# Le'Crissa's on EBay



## Truly (Oct 26, 2007)

Anyone use anything from her b4? She has an auction of 36 one ounce samples for $40 including shipping.

She says she doesn't cut or dilute. Does guarantee, but not on mixed samples.


----------



## Truly (Oct 26, 2007)

Well it looks like no one has used her b4.

It sure would give me an opportunity to try out many scents. Do you think at this price it's worth trying her out?


----------



## Guest (Oct 31, 2007)

In my opinion I would probably pass, unless you plan to make 36 small batches of soap. That's a lot of little bottles of scent! Does she have that many different scents that you even want to try? 

I'm probably not the person to ask as I tend to make big batches of soap... even when I was first starting out. 

I guess you could make other things with the scent such as lotions, bath bombs, scrubs, roll-on perfume, etc.

What is her feedback rating?

Sara


----------



## Patty13637 (Oct 26, 2007)

candle science often has an 99 cents an ounce sale. Wait for them to have one and give a bunch of stuff a try . I have never had a problem with there scents.

Patty


----------



## Truly (Oct 26, 2007)

Thanks Patty for the tip on Candle Science.

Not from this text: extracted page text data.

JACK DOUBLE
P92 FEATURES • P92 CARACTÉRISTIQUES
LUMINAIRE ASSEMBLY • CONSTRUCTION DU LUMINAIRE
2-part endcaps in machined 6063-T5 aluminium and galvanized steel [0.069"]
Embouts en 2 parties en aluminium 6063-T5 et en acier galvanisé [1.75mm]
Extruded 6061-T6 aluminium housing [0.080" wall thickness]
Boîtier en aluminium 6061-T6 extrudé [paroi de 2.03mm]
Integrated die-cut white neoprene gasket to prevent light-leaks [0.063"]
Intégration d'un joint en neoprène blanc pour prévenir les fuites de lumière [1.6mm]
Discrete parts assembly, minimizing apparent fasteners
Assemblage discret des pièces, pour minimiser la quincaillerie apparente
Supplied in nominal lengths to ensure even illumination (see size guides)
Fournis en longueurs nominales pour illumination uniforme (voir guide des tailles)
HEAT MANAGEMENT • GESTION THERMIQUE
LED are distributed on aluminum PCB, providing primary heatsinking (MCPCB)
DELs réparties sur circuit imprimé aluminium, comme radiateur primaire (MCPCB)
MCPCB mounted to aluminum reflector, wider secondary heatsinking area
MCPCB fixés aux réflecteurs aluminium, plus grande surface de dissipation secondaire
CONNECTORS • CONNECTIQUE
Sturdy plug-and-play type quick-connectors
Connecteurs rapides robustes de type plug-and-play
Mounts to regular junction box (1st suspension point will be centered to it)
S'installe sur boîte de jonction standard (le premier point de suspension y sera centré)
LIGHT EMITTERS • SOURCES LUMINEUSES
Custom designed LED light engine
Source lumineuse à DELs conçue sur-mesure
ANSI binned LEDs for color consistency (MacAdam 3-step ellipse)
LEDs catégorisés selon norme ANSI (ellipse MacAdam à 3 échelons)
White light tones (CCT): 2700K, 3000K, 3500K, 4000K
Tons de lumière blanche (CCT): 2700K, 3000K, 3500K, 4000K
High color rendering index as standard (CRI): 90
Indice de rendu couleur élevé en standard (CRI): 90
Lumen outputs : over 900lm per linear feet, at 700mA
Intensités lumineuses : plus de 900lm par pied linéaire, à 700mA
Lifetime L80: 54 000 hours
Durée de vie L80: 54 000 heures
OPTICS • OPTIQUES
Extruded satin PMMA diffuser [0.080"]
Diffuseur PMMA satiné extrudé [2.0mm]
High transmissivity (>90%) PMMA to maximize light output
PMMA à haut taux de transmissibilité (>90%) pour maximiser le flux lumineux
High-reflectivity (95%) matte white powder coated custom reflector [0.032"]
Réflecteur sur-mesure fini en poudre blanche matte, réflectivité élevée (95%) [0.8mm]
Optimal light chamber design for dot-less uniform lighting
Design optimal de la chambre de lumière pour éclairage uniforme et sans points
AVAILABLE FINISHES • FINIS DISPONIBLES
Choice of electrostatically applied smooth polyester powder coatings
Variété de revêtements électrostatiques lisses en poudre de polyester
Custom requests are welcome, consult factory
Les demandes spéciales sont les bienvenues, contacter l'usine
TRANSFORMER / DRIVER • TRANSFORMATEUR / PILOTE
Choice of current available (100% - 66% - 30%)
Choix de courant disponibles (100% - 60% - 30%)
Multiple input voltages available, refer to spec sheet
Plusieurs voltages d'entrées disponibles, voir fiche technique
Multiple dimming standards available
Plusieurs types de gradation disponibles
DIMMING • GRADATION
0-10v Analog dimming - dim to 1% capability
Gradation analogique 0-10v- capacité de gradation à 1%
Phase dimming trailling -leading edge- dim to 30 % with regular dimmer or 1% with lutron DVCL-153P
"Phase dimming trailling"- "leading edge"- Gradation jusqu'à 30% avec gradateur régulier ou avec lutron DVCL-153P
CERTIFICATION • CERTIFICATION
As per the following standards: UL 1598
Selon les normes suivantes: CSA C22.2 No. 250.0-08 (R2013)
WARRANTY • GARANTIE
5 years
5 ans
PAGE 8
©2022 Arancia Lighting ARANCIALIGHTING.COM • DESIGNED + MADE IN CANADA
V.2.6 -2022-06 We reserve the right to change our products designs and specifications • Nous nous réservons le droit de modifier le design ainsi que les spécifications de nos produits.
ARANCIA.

Sara, I was able to buy multiples of fragrances, up to 6 of one kind. She has over 50 scents to choose from. I usually prefer spice or musk type fragrances. I did order a couple of florals, but I don't like the sticky sweet florals. That was good input on the batch size. I'm gonna need a digital scale to scale down (pun intended :lol) my batch sizes.


----------